The inspection unit is tasked to "target and inspect shipments or containers in any of the Ports of Entry, regardless of the selectivity of the shipment and at any stage of the clearance process, provided it is still within the Customs jurisdiction."

BOC Command Center activated

Just days before Christmas, a command center for intelligence and enforcement operations covering all ports under the Customs bureau was activated.

The facility is designed to house the different intelligence, enforcement, risk management, and scanning systems of the Customs bureau.

It will also oversee the intelligence database, electronic tracking of containerized cargo (E-TRACC) and the vessel monitoring system.

The command center will also have the capabilities to utilize the universal risk management system and provide remote access to the scanning or x-ray systems of the bureau under the X-ray Inspection Project.

It will likewise serve as a fusion center to integrate and analyze intelligence, enforcement and operational information gathered from various sources.
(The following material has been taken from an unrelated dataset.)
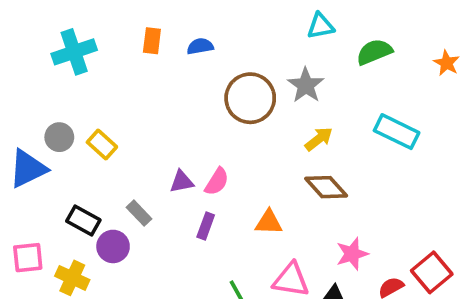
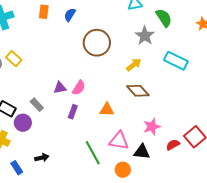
blue semicircle: (200, 46) -> (70, 15), turned -48
green semicircle: (374, 52) -> (164, 18), turned 78
gray star: (306, 85) -> (145, 36), moved
yellow rectangle: (102, 145) -> (14, 59), moved

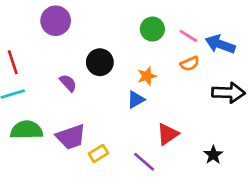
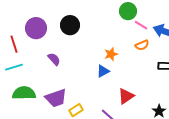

The IT-integrated facility will be manned 24/7 by personnel of the enforcement security and services and the Philippine Coast Guard.

Customs Commissioner Rey Leonardo Guerrero underscored that “the facility is an important tool for the Bureau of Customs, being a border protection unit of the country continuously working to deliver its mandate of securing the borders along with facilitation of trade and collection of lawful revenues.”